A California escrow firm that was forced out of business last year after a $1.5 million cyberheist is now suing its former bank to recoup the lost funds.

Efficient Services Escrow has filed suit against First Foundation Bank, alleging that the bank’s security procedures failed, and that it failed to act in good faith when it processed three fraudulent international wire transfers totaling $1,558,439 between December 2012 and February 2013, said security blogger Brian Krebs. Efficient Services Escrow allege that a component of the bank’s core security protection failed in the days leading up to the fraudulent transfers.

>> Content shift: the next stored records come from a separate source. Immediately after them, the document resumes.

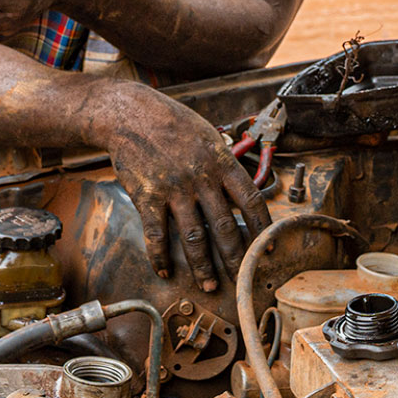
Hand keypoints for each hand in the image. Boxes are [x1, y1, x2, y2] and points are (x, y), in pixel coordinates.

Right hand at [93, 83, 269, 291]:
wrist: (130, 113)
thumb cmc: (171, 122)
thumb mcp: (208, 136)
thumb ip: (223, 164)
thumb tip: (239, 191)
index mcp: (221, 162)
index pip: (252, 201)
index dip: (262, 228)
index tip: (267, 248)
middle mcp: (201, 178)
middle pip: (225, 226)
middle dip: (235, 258)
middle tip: (241, 279)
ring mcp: (174, 189)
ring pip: (194, 237)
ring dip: (202, 266)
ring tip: (207, 285)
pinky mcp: (148, 196)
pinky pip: (157, 234)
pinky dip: (160, 256)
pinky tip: (164, 269)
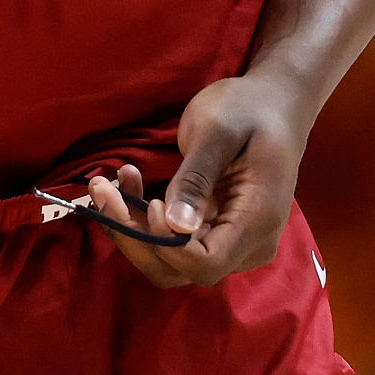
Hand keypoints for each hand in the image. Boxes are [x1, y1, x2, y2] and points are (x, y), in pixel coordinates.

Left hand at [89, 70, 310, 288]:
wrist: (274, 103)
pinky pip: (176, 241)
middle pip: (182, 270)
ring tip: (109, 182)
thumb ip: (196, 178)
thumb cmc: (247, 109)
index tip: (144, 202)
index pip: (205, 264)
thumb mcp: (217, 132)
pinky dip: (145, 218)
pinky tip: (129, 181)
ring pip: (172, 260)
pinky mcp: (215, 230)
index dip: (165, 245)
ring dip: (134, 226)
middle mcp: (248, 244)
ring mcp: (233, 242)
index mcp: (256, 221)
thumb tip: (173, 226)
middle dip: (135, 236)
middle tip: (101, 189)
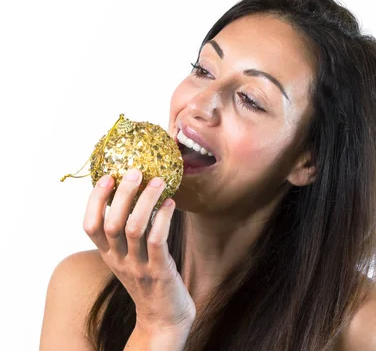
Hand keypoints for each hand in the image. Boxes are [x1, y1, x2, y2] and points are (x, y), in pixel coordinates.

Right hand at [83, 168, 195, 333]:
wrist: (163, 318)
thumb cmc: (148, 278)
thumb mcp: (129, 256)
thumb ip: (126, 230)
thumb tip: (133, 189)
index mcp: (108, 254)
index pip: (90, 226)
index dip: (95, 200)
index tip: (106, 176)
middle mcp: (119, 260)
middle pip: (112, 223)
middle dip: (122, 194)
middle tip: (135, 172)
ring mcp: (138, 267)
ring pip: (135, 229)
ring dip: (146, 201)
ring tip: (158, 181)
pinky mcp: (159, 271)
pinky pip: (157, 241)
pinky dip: (163, 218)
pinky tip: (170, 203)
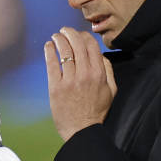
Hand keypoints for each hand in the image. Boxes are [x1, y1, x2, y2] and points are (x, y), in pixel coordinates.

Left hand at [44, 27, 117, 141]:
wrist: (82, 130)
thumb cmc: (97, 111)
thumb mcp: (111, 90)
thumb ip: (108, 71)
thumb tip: (101, 55)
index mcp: (99, 73)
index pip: (91, 46)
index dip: (84, 36)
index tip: (79, 35)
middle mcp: (85, 74)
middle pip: (77, 44)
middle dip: (70, 32)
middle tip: (65, 30)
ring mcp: (70, 80)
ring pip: (64, 51)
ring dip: (59, 39)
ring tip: (56, 35)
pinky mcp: (56, 87)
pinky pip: (52, 63)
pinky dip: (49, 51)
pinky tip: (48, 45)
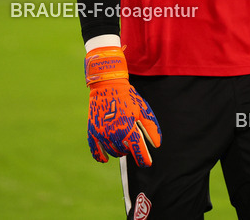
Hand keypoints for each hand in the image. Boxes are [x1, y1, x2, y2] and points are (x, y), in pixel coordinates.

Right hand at [85, 46, 161, 166]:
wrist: (107, 86)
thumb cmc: (128, 97)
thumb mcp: (143, 109)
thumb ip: (151, 128)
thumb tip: (157, 145)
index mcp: (129, 128)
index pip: (138, 151)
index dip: (144, 159)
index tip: (147, 163)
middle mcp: (115, 134)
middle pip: (125, 152)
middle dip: (131, 149)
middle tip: (132, 140)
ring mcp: (102, 134)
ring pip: (113, 152)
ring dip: (119, 151)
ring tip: (122, 141)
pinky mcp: (93, 132)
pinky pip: (95, 151)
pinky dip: (101, 157)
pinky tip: (105, 159)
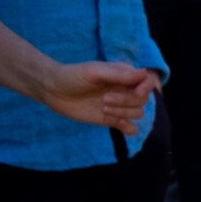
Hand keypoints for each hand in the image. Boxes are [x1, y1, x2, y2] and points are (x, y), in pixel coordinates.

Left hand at [37, 61, 154, 134]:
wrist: (53, 90)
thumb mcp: (95, 72)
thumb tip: (144, 74)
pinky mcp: (110, 120)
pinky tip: (119, 126)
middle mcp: (124, 90)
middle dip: (126, 101)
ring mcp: (118, 106)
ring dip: (123, 113)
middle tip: (105, 99)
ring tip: (103, 108)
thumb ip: (120, 75)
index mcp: (124, 75)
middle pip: (142, 100)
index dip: (146, 88)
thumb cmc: (73, 76)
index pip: (147, 82)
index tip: (137, 92)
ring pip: (137, 113)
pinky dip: (129, 129)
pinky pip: (130, 128)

According to Krebs, "the heist began in December 2012 with a $432,215 fraudulent wire sent from the accounts of Huntington Beach, Calif. based Efficient Services Escrow Group to a bank in Moscow. In January, the attackers struck again, sending two more fraudulent wires totaling $1.1 million to accounts in the Heilongjiang Province of China, a northern region in China on the border with Russia. This same province was the subject of a 2011 FBI alert on cyberheist activity. The FBI warned that cyber thieves had in the previous year alone stolen approximately $20 million from small to mid-sized businesses through fraudulent wire transfers sent to Chinese economic and trade companies."

Efficient Services and its bank recovered the wire to Russia, but the two wires to China totaling $1.1 million were not recovered, said Krebs on Security. Under California law, escrow and title companies are required to immediately report any lost funds. When Efficient reported the incident to state regulators, the California Department of Corporations gave the firm three days to come up with money to replace the stolen funds, Krebs reports.

Three days later, when Efficient could not recover the funds, the state stepped in and shut the company down.